Lavender - History
Lavandula canariensis
Lavender has long been used by humankind. In the middle ages lavenders and other herbs were grown in monastery gardens and were used to flavour foods, especially meats. There is even evidence of powdered lavender being used as a condiment.
The Benedictine Abbess Hildegard of Bingen gives the earliest written mention of lavender in her Physica, in which she wrote about the medicinal properties of herbs. She described lavender as having a strong odour and many virtues including being useful as a liver remedy. It is also believed that lavender was commonly used as a medicinal herb in Wales from the 13th century.
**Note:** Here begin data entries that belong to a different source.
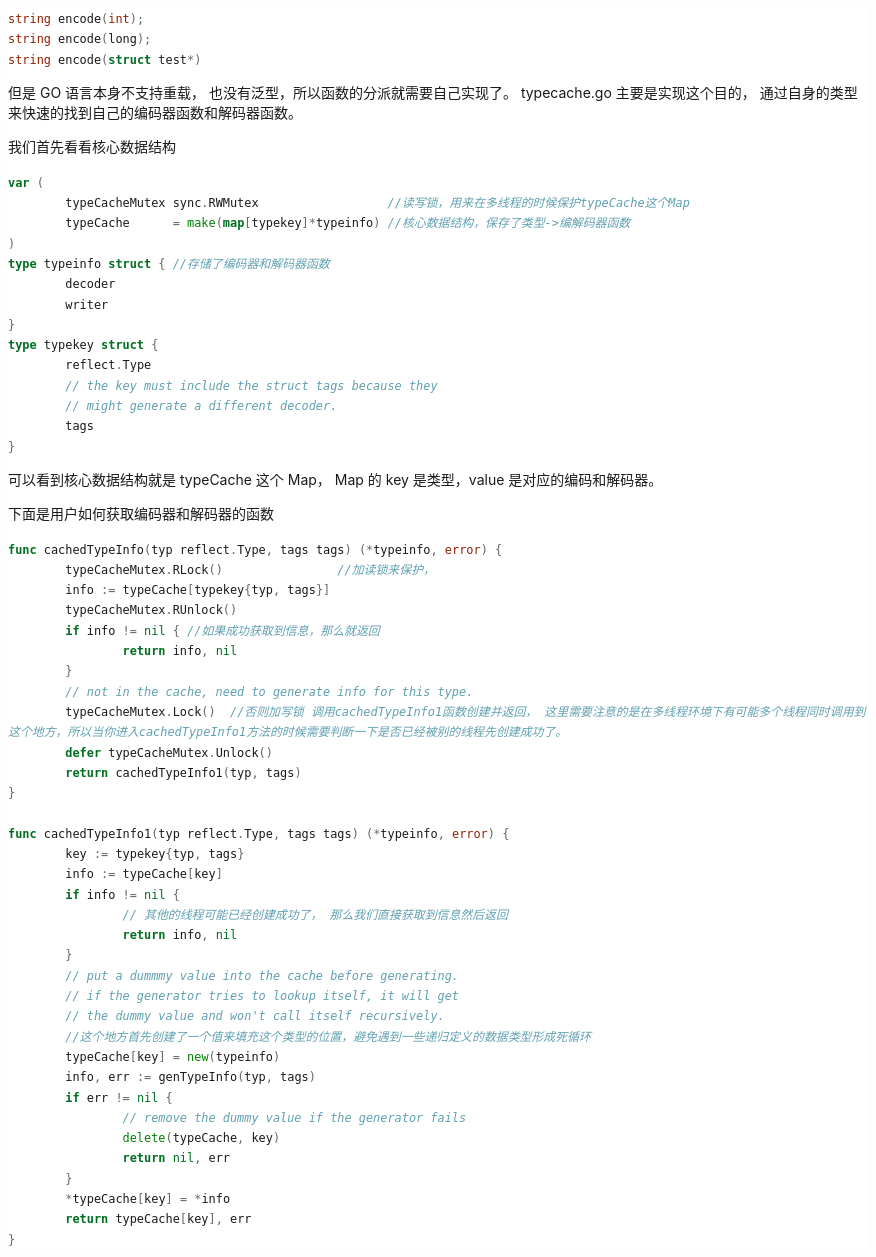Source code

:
 ```go
string encode(int);
string encode(long);
string encode(struct test*)
```

但是 GO 语言本身不支持重载， 也没有泛型，所以函数的分派就需要自己实现了。 typecache.go 主要是实现这个目的， 通过自身的类型来快速的找到自己的编码器函数和解码器函数。

我们首先看看核心数据结构

```go
var (
        typeCacheMutex sync.RWMutex                  //读写锁，用来在多线程的时候保护typeCache这个Map
        typeCache      = make(map[typekey]*typeinfo) //核心数据结构，保存了类型->编解码器函数
)
type typeinfo struct { //存储了编码器和解码器函数
        decoder
        writer
}
type typekey struct {
        reflect.Type
        // the key must include the struct tags because they
        // might generate a different decoder.
        tags
}
```

可以看到核心数据结构就是 typeCache 这个 Map， Map 的 key 是类型，value 是对应的编码和解码器。

下面是用户如何获取编码器和解码器的函数

```go
func cachedTypeInfo(typ reflect.Type, tags tags) (*typeinfo, error) {
        typeCacheMutex.RLock()                //加读锁来保护，
        info := typeCache[typekey{typ, tags}]
        typeCacheMutex.RUnlock()
        if info != nil { //如果成功获取到信息，那么就返回
                return info, nil
        }
        // not in the cache, need to generate info for this type.
        typeCacheMutex.Lock()  //否则加写锁 调用cachedTypeInfo1函数创建并返回， 这里需要注意的是在多线程环境下有可能多个线程同时调用到这个地方，所以当你进入cachedTypeInfo1方法的时候需要判断一下是否已经被别的线程先创建成功了。
        defer typeCacheMutex.Unlock()
        return cachedTypeInfo1(typ, tags)
}

func cachedTypeInfo1(typ reflect.Type, tags tags) (*typeinfo, error) {
        key := typekey{typ, tags}
        info := typeCache[key]
        if info != nil {
                // 其他的线程可能已经创建成功了， 那么我们直接获取到信息然后返回
                return info, nil
        }
        // put a dummmy value into the cache before generating.
        // if the generator tries to lookup itself, it will get
        // the dummy value and won't call itself recursively.
        //这个地方首先创建了一个值来填充这个类型的位置，避免遇到一些递归定义的数据类型形成死循环 
        typeCache[key] = new(typeinfo)
        info, err := genTypeInfo(typ, tags)
        if err != nil {
                // remove the dummy value if the generator fails
                delete(typeCache, key)
                return nil, err
        }
        *typeCache[key] = *info
        return typeCache[key], err
}
```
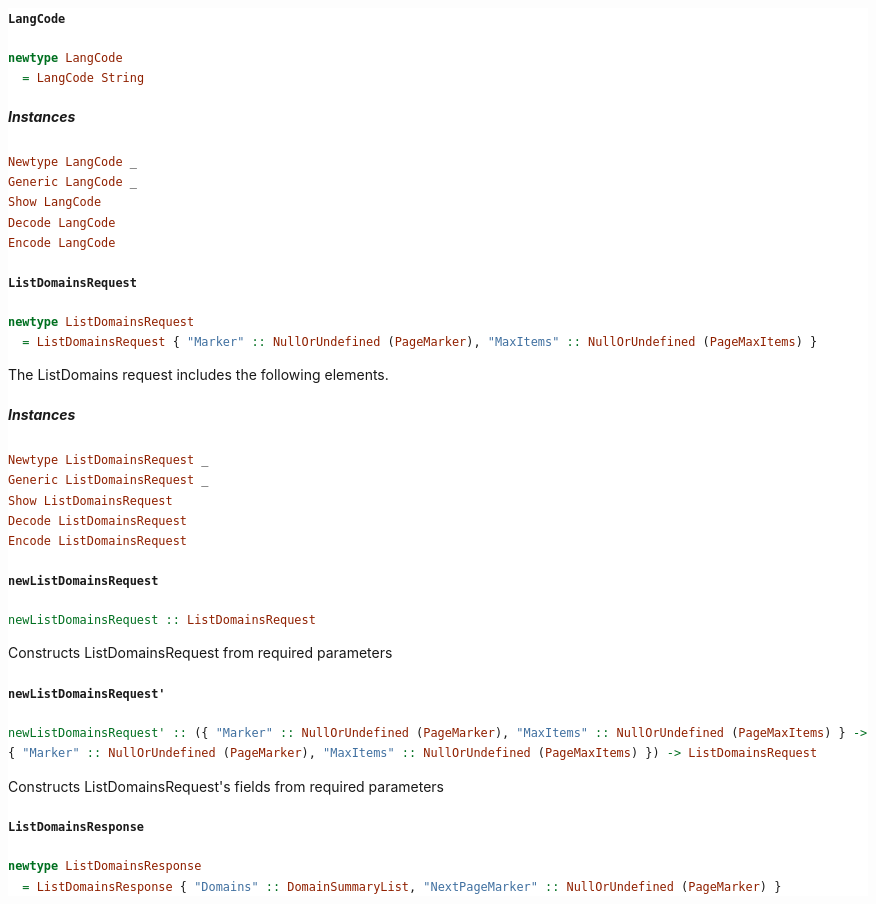 #### `LangCode`

``` purescript
newtype LangCode
  = LangCode String
```

##### Instances
``` purescript
Newtype LangCode _
Generic LangCode _
Show LangCode
Decode LangCode
Encode LangCode
```

#### `ListDomainsRequest`

``` purescript
newtype ListDomainsRequest
  = ListDomainsRequest { "Marker" :: NullOrUndefined (PageMarker), "MaxItems" :: NullOrUndefined (PageMaxItems) }
```

<p>The ListDomains request includes the following elements.</p>

##### Instances
``` purescript
Newtype ListDomainsRequest _
Generic ListDomainsRequest _
Show ListDomainsRequest
Decode ListDomainsRequest
Encode ListDomainsRequest
```

#### `newListDomainsRequest`

``` purescript
newListDomainsRequest :: ListDomainsRequest
```

Constructs ListDomainsRequest from required parameters

#### `newListDomainsRequest'`

``` purescript
newListDomainsRequest' :: ({ "Marker" :: NullOrUndefined (PageMarker), "MaxItems" :: NullOrUndefined (PageMaxItems) } -> { "Marker" :: NullOrUndefined (PageMarker), "MaxItems" :: NullOrUndefined (PageMaxItems) }) -> ListDomainsRequest
```

Constructs ListDomainsRequest's fields from required parameters

#### `ListDomainsResponse`

``` purescript
newtype ListDomainsResponse
  = ListDomainsResponse { "Domains" :: DomainSummaryList, "NextPageMarker" :: NullOrUndefined (PageMarker) }
```
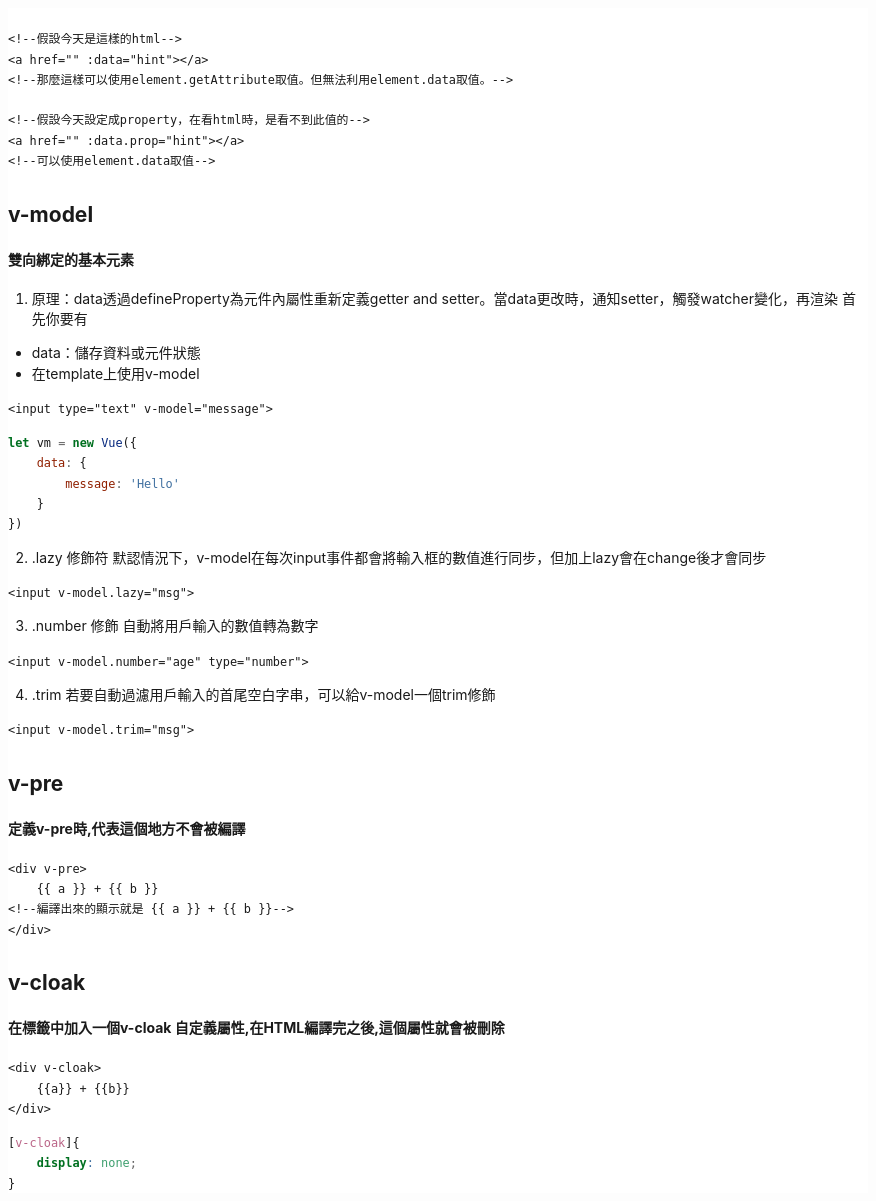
 ```vue

<!--假設今天是這樣的html-->
<a href="" :data="hint"></a>
<!--那麼這樣可以使用element.getAttribute取值。但無法利用element.data取值。-->

<!--假設今天設定成property，在看html時，是看不到此值的-->
<a href="" :data.prop="hint"></a>
<!--可以使用element.data取值-->
```

## v-model
#### 雙向綁定的基本元素
1. 原理：data透過defineProperty為元件內屬性重新定義getter and setter。當data更改時，通知setter，觸發watcher變化，再渲染
首先你要有
* data：儲存資料或元件狀態
* 在template上使用v-model
```vue
<input type="text" v-model="message">
```
```javascript
let vm = new Vue({
    data: {
        message: 'Hello'
    }
})
```
2. .lazy 修飾符
默認情況下，v-model在每次input事件都會將輸入框的數值進行同步，但加上lazy會在change後才會同步
```vue
<input v-model.lazy="msg">
```
3. .number 修飾
自動將用戶輸入的數值轉為數字
```vue
<input v-model.number="age" type="number">
```
4. .trim
若要自動過濾用戶輸入的首尾空白字串，可以給v-model一個trim修飾
```vue
<input v-model.trim="msg">
```

## v-pre
#### 定義v-pre時,代表這個地方不會被編譯
```vue
<div v-pre>
    {{ a }} + {{ b }}
<!--編譯出來的顯示就是 {{ a }} + {{ b }}-->
</div>
```
## v-cloak
#### 在標籤中加入一個v-cloak 自定義屬性,在HTML編譯完之後,這個屬性就會被刪除
```vue
<div v-cloak>
    {{a}} + {{b}}
</div>
```
```css
[v-cloak]{
    display: none;
}
```

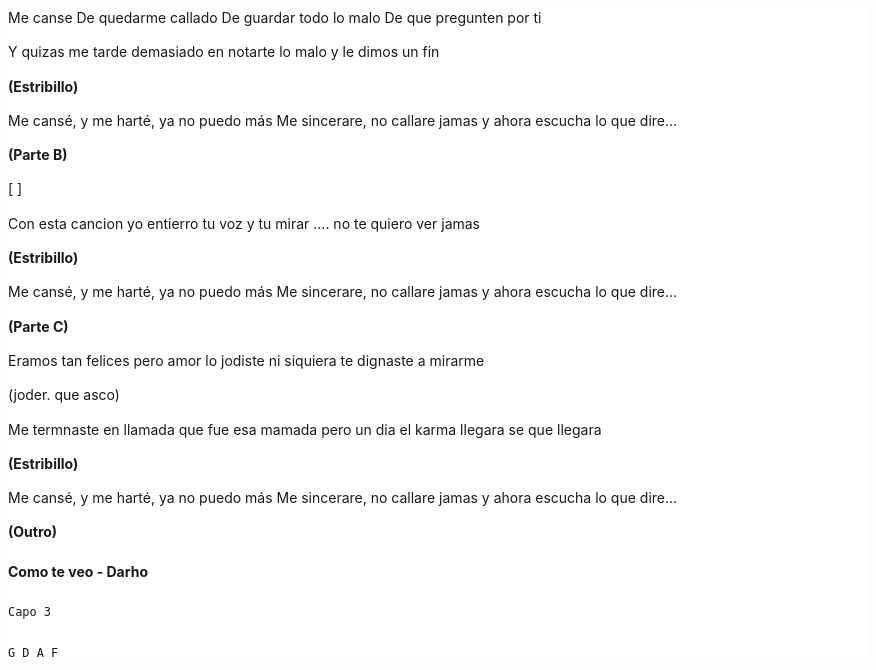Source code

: Me canse 
De quedarme callado
De guardar todo lo malo
De que pregunten por ti

Y quizas
me tarde demasiado
en notarte lo malo
y le dimos un fin

**(Estribillo)**

Me cansé, y me harté, ya no puedo más 
Me sincerare, no callare jamas
y ahora escucha lo que dire...

**(Parte B)**

[  ]

Con esta cancion yo entierro tu voz y tu mirar ....
no te quiero ver jamas

**(Estribillo)**

Me cansé, y me harté, ya no puedo más 
Me sincerare, no callare jamas
y ahora escucha lo que dire...

**(Parte C)**

Eramos tan felices
pero amor lo jodiste 
ni siquiera
te dignaste a mirarme

(joder. que asco)

Me termnaste en llamada
que fue esa mamada
pero un dia 
el karma llegara se que llegara

**(Estribillo)**

Me cansé, y me harté, ya no puedo más 
Me sincerare, no callare jamas
y ahora escucha lo que dire...

**(Outro)**


#### Como te veo - Darho

```
Capo 3

G D A F
```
Lavender was planted in French pleasure gardens and medicinal gardens from the 1300s, while it was also commonly gathered from the wild for its healing properties.
Although it is widely believed that the Romans may have brought lavender to Britain, it did not continue to be cultivated after they left. It could have been reintroduced around 1265 when Eleanor of Provence was Queen of England. At this time it was nearly always grown for its uses as a strewing herb, an antiseptic and insect repellent rather than as an ornamental plant.
The Huguenots renewed the popularity of growing lavender in the 1500s. By 1568 it was noted that Lavender stoechas was being cultivated on a large scale in the west country. Herb gardens were very popular between the late 1400s to the mid 1600s and reached their peak during the Elizabethan reign (1553-1603). By the late 1700s lavender was commonly being grown as a commercial crop and used as an ornamental plant.
During the reign of Charles I (1600-49) a young man by the name of Yardley began to manufacture soap using lavender perfume. The House of Yardley was established properly at the end of the 1700s and flourished supplying lavender, soaps and cosmetics. From the early 1900s they began to concentrate on producing perfumes and demand was such that by the 1950s they became the largest manufacturer of lavender products in the world.
Gertrude Jekyll was one of the greatest ambassadors for the use of lavenders in gardens. She planted a lavender hedge which she used for cut flowers, and also planted it in her 'grey garden', and often used it in her commissions. She introduced many new plants including Lavandula angustifolia 'Munstead'.
Lavender is now grown commercially in many countries including North America, Australia, New Zealand, Japan, Africa as well as France and the UK.